The 2012 campaign started in 2008. Arguably, it became a personal battle between Obama and anyone else around the time Mitch McConnell argued that defeating the President was more important than governance. Since then, they’ve armed their tanks with fear of isms: communism, socialism, welfarism, marxism. Undecided voters have been stuck in the middle or out on the edges; we can't decide.

The new way forward, says the red team, is lower taxes, less regulation, and a respect for the Constitution. The details of this vision have been obscured by the fears and supplemented by a fist against the chest declaring an elevated inner Americanism than the blue team. Create jobs. Cut red tape. Lower taxes. America!

The blue team doesn’t use isms. They pick more positive terms: hope, forward, progress, and change. The details of their visions are backward looking; fear of the President of yesterday, the policies of the past, and the perpetuation of class-warfare. Protect minorities. Support women. Give us our fair share. America!

The decision we are told to make is to choose a red America or a blue one. Two America’s that put forward presidential candidates that don’t even talk about a Patriot Act that has restricted the freedoms we trumpet across the world for over a decade. Two teams that talk about foreign policy in terms of who is more dedicated to our trillion dollar a year operations in the face of $16 trillion dollar debt. Two partisans who have treated debate moderators in a way that would make grandma cringe.  Two candidates that have appealed to independents by telling them how scary the other guy is.

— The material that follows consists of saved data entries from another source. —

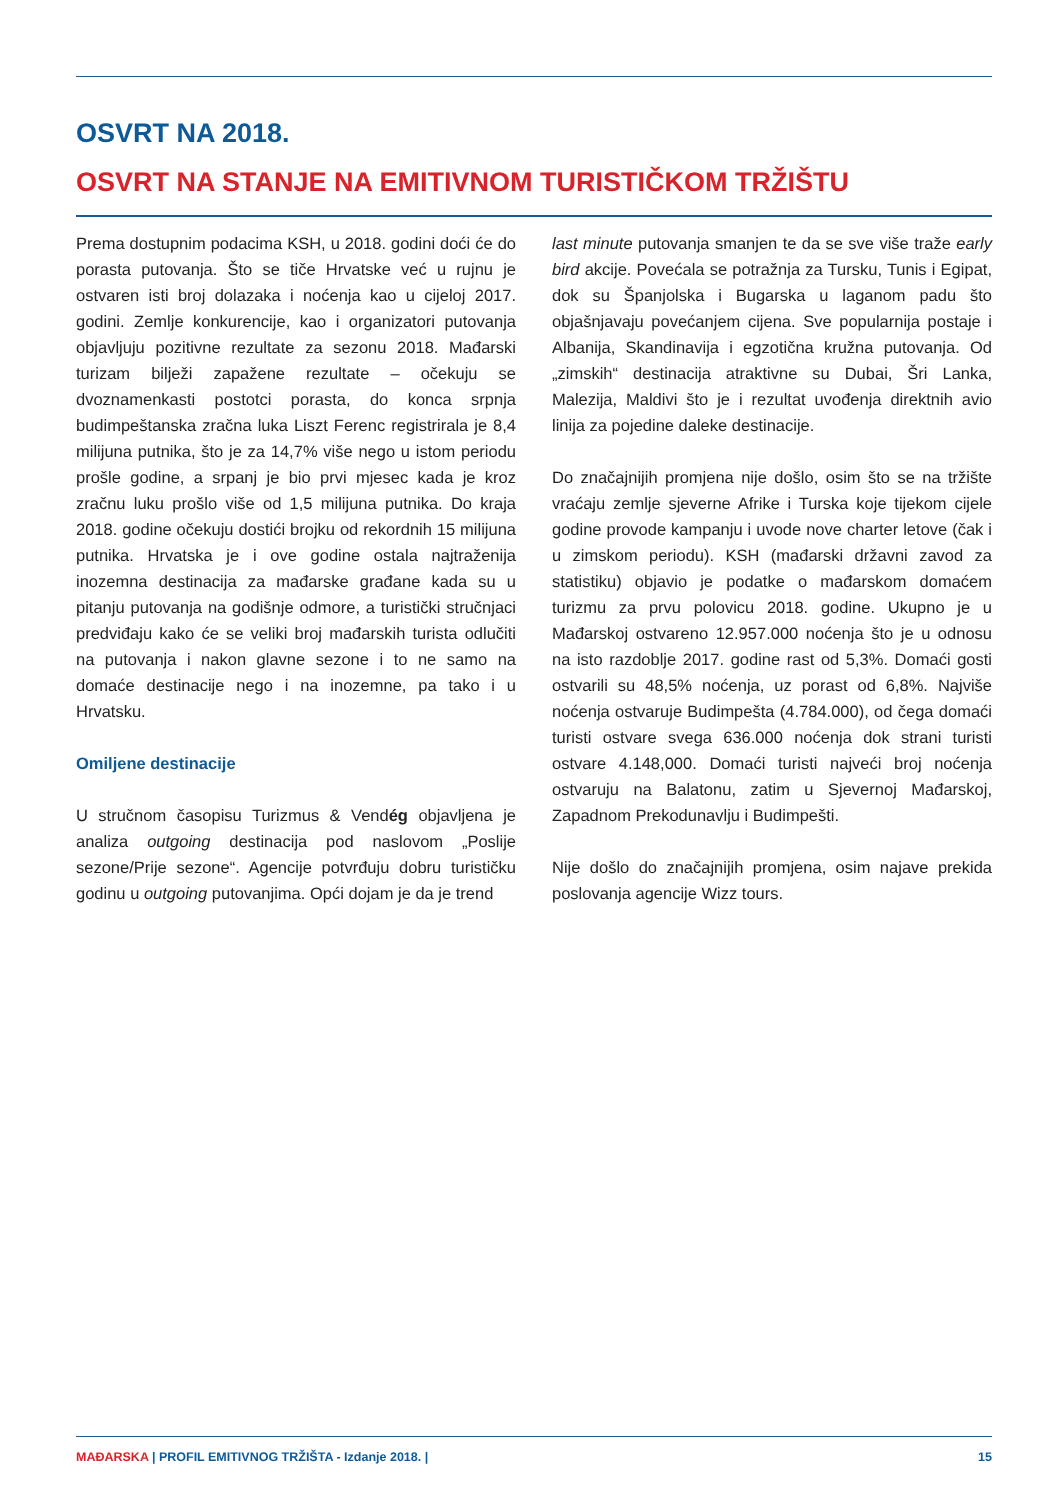OSVRT NA 2018.
OSVRT NA STANJE NA EMITIVNOM TURISTIČKOM TRŽIŠTU
Prema dostupnim podacima KSH, u 2018. godini doći će do porasta putovanja. Što se tiče Hrvatske već u rujnu je ostvaren isti broj dolazaka i noćenja kao u cijeloj 2017. godini. Zemlje konkurencije, kao i organizatori putovanja objavljuju pozitivne rezultate za sezonu 2018. Mađarski turizam bilježi zapažene rezultate – očekuju se dvoznamenkasti postotci porasta, do konca srpnja budimpeštanska zračna luka Liszt Ferenc registrirala je 8,4 milijuna putnika, što je za 14,7% više nego u istom periodu prošle godine, a srpanj je bio prvi mjesec kada je kroz zračnu luku prošlo više od 1,5 milijuna putnika. Do kraja 2018. godine očekuju dostići brojku od rekordnih 15 milijuna putnika. Hrvatska je i ove godine ostala najtraženija inozemna destinacija za mađarske građane kada su u pitanju putovanja na godišnje odmore, a turistički stručnjaci predviđaju kako će se veliki broj mađarskih turista odlučiti na putovanja i nakon glavne sezone i to ne samo na domaće destinacije nego i na inozemne, pa tako i u Hrvatsku.
Omiljene destinacije
U stručnom časopisu Turizmus & Vendég objavljena je analiza outgoing destinacija pod naslovom „Poslije sezone/Prije sezone“. Agencije potvrđuju dobru turističku godinu u outgoing putovanjima. Opći dojam je da je trend
last minute putovanja smanjen te da se sve više traže early bird akcije. Povećala se potražnja za Tursku, Tunis i Egipat, dok su Španjolska i Bugarska u laganom padu što objašnjavaju povećanjem cijena. Sve popularnija postaje i Albanija, Skandinavija i egzotična kružna putovanja. Od „zimskih“ destinacija atraktivne su Dubai, Šri Lanka, Malezija, Maldivi što je i rezultat uvođenja direktnih avio linija za pojedine daleke destinacije.
Do značajnijih promjena nije došlo, osim što se na tržište vraćaju zemlje sjeverne Afrike i Turska koje tijekom cijele godine provode kampanju i uvode nove charter letove (čak i u zimskom periodu). KSH (mađarski državni zavod za statistiku) objavio je podatke o mađarskom domaćem turizmu za prvu polovicu 2018. godine. Ukupno je u Mađarskoj ostvareno 12.957.000 noćenja što je u odnosu na isto razdoblje 2017. godine rast od 5,3%. Domaći gosti ostvarili su 48,5% noćenja, uz porast od 6,8%. Najviše noćenja ostvaruje Budimpešta (4.784.000), od čega domaći turisti ostvare svega 636.000 noćenja dok strani turisti ostvare 4.148,000. Domaći turisti najveći broj noćenja ostvaruju na Balatonu, zatim u Sjevernoj Mađarskoj, Zapadnom Prekodunavlju i Budimpešti.
Nije došlo do značajnijih promjena, osim najave prekida poslovanja agencije Wizz tours.
MAĐARSKA | PROFIL EMITIVNOG TRŽIŠTA - Izdanje 2018. |
15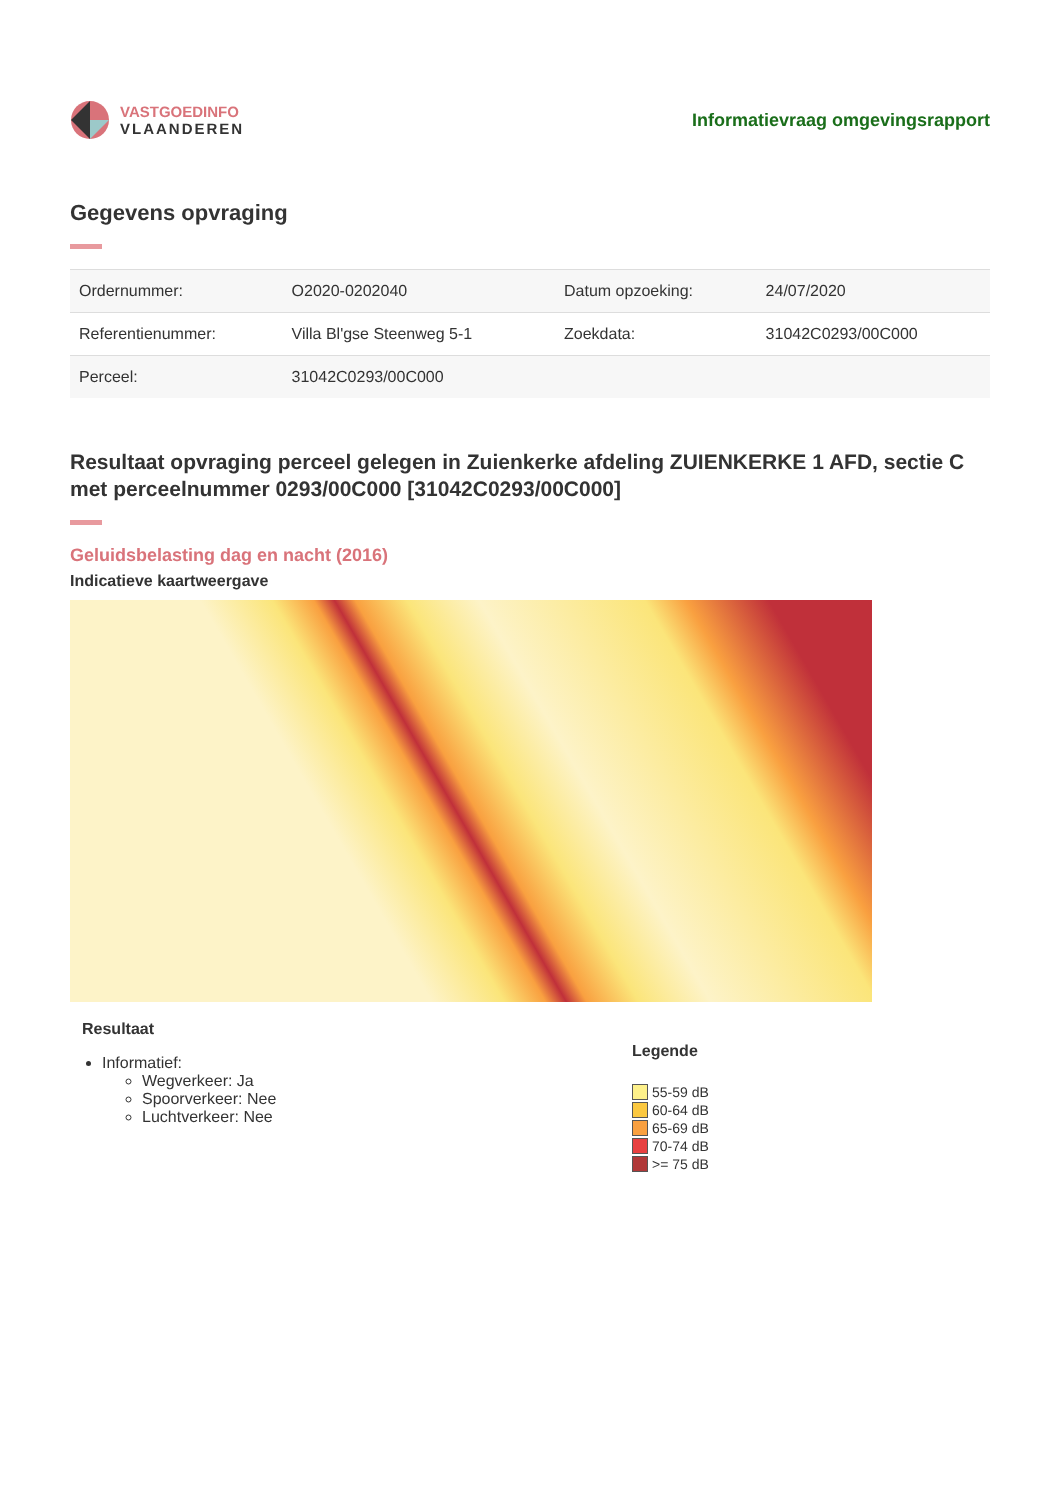VASTGOEDINFO
VLAANDEREN
Informatievraag omgevingsrapport
Gegevens opvraging
| Ordernummer: | O2020-0202040 | Datum opzoeking: | 24/07/2020 |
| Referentienummer: | Villa Bl'gse Steenweg 5-1 | Zoekdata: | 31042C0293/00C000 |
| Perceel: | 31042C0293/00C000 | | |
Resultaat opvraging perceel gelegen in Zuienkerke afdeling ZUIENKERKE 1 AFD, sectie C met perceelnummer 0293/00C000 [31042C0293/00C000]
Geluidsbelasting dag en nacht (2016)
Indicatieve kaartweergave
Resultaat
Informatief:
Wegverkeer: Ja
Spoorverkeer: Nee
Luchtverkeer: Nee
Legende
55-59 dB
60-64 dB
65-69 dB
70-74 dB
>= 75 dB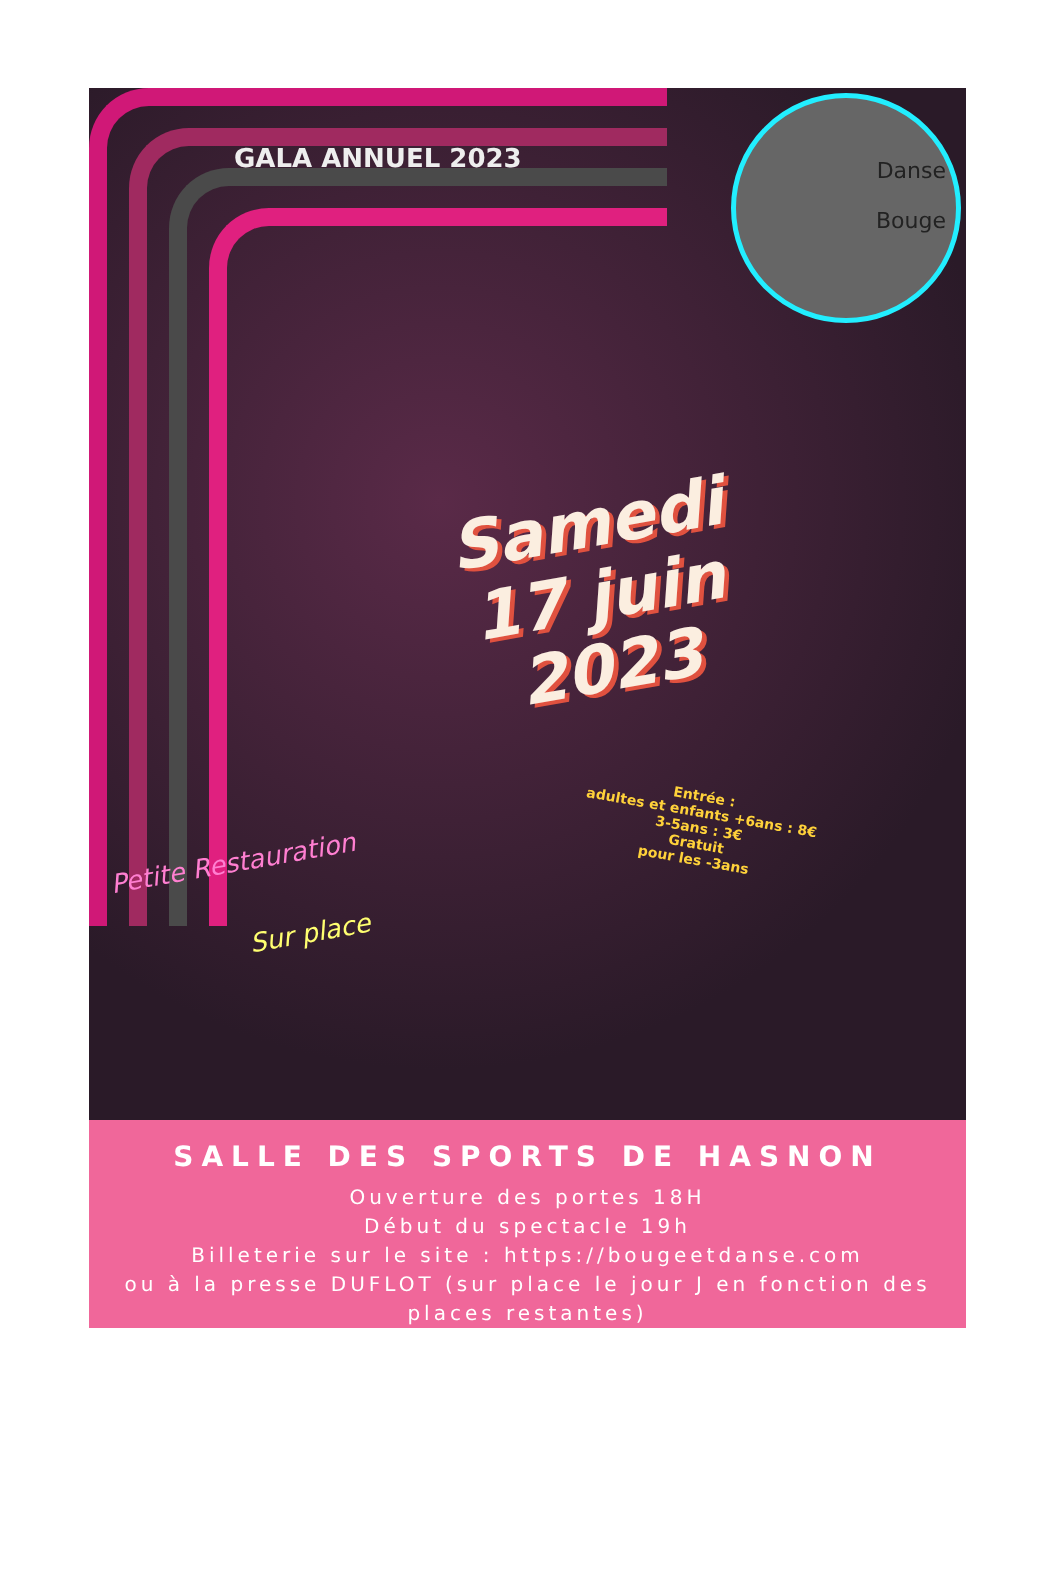GALA ANNUEL 2023
Danse
Bouge
Samedi
17 juin 2023
Entrée :
adultes et enfants +6ans : 8€
3-5ans : 3€
Gratuit
pour les -3ans
Petite Restauration
Sur place
SALLE DES SPORTS DE HASNON
Ouverture des portes 18H
Début du spectacle 19h
Billeterie sur le site : https://bougeetdanse.com
ou à la presse DUFLOT (sur place le jour J en fonction des places restantes)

Neither candidate has suggested a real idea to solve the problems like Wall Street. Maybe a super-short term tax to penalize the split-second traders who treat the market like a poker table instead of the investment center it was meant to be? Neither has suggested a real plan to democratize the world in a more peaceful manner, like building schools and infrastructure instead of dropping bombs and billions. Neither has suggested that drug education may be more effective than a drug war. Whatever the solution to our problems, where are the real ideas?

As the partisan consultants and candidates search for that last minute talking point, pollsters and pundits brand the undecided voter as a low-information voter. Perhaps many undecided voters are just waiting for a last minute idea.